Given request
Continue the article on falling electric car costs from its last sentence.

* begin Document text *

Renault is one of a handful of manufacturers who have reduced the list price of electric cars, rather than just discount them. For example, in November it took £2500 off the price of the Mégane E-Tech so it started at £34,495 and more recently added an entry-level version of the new Scenic, effectively slashing the family SUV's price by £3500 to £37,495. “The important message is we do cost reduction first, and then we do the pricing reduction after that to try to protect the margin of the car,” Pieton said.

Renault, meanwhile, has promised to take 40% out of the cost of its future generation of EVs, starting with the Twingo city car.

Other previously painful car-making bills are falling too. JLR, for example, booked a £271m boost from falling costs in the three months ending 31 December, mainly due to the fact that it didn't have to pay exorbitant sums to brokers just to secure enough semiconductors. 

Renault also noted a recent fall in two other cost spikes that all car makers have had to suffer in the past couple of years – logistics and energy – while also pointing out they were still high.

BNEF predicts battery pack prices will continue on their path downward, hitting $113/kWh in 2025 and $80/kWh in 2030. That remains substantial. It means a 50kWh pack will still be a $4000 entry into the final cost bill for a small car, but less than almost $7000 now.

* end Document text *
* begin Provided records *

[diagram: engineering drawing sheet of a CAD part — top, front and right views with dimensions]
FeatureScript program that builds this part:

* end Provided records *
* begin Provided records *

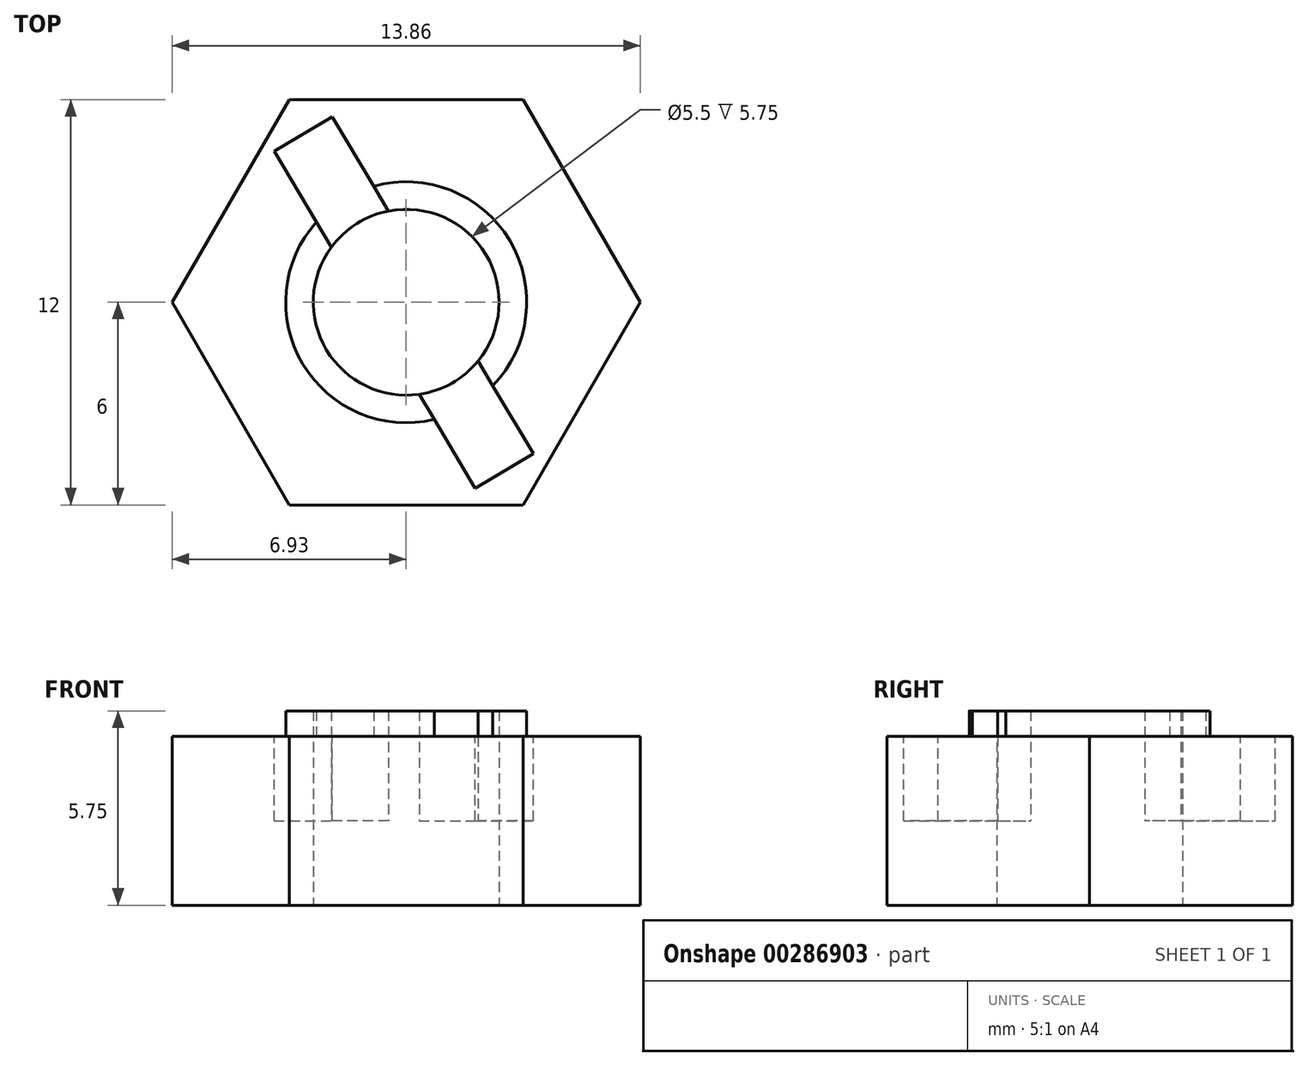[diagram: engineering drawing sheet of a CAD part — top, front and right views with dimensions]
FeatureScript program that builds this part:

* end Provided records *

Final result
As the Chinese start to come close to price parity with combustion-engine vehicles, Mercedes-Benz is warning that it will take longer for others. “It's no secret that the variable cost of the battery-electric vehicle sits significantly above what we were used to on the combustion side,” said CEO Ola Källenius  last month. “And it will remain so for the foreseeable future.”

However, the fall in materials cost has given car makers hope that, barring another black swan event like the Russian invasion, the task of making EVs both affordable and profitable has got a bit easier. Renault’s Pieton delivered the good news to investors last month, saying: “The big change… is that the cost of goods sold is finally going to become a tailwind overall, which it hasn't been for three or four years now.”